## Dataset
%%

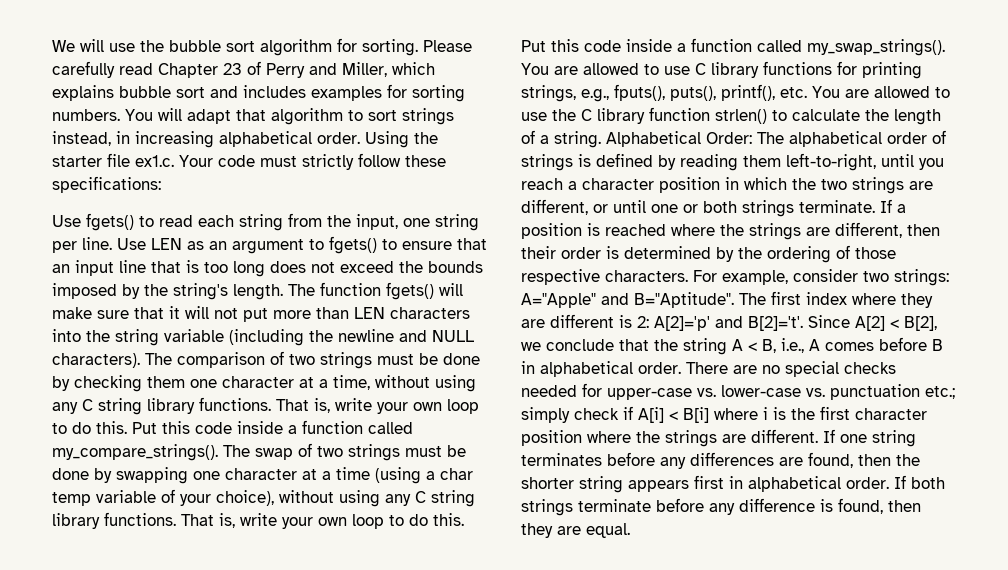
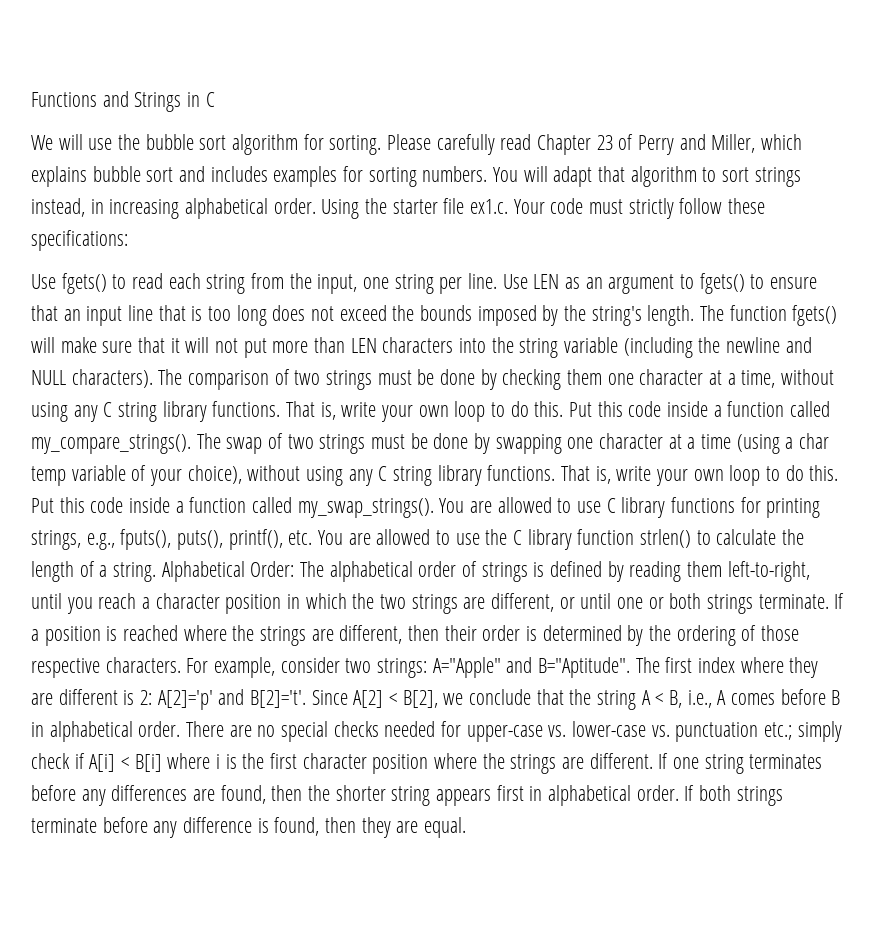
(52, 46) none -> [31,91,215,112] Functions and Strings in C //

%%
%%

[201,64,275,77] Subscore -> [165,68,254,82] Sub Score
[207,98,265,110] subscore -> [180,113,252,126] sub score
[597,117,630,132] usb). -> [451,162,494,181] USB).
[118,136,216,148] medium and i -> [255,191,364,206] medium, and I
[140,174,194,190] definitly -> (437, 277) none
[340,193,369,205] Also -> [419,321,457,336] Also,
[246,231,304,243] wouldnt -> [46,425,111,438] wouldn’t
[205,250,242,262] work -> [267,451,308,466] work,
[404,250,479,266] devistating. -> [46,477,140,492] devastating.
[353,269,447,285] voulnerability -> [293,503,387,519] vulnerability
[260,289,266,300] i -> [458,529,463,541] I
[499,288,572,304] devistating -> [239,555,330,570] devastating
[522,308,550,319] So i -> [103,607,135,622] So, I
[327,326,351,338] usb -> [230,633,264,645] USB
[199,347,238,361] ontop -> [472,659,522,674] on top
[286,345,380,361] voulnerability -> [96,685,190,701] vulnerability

%%

## Problem to work on
Every line above holding the string "none" should be listed.

## Written response
(52, 46) none -> [31,91,215,112] Functions and Strings in C //
[140,174,194,190] definitly -> (437, 277) none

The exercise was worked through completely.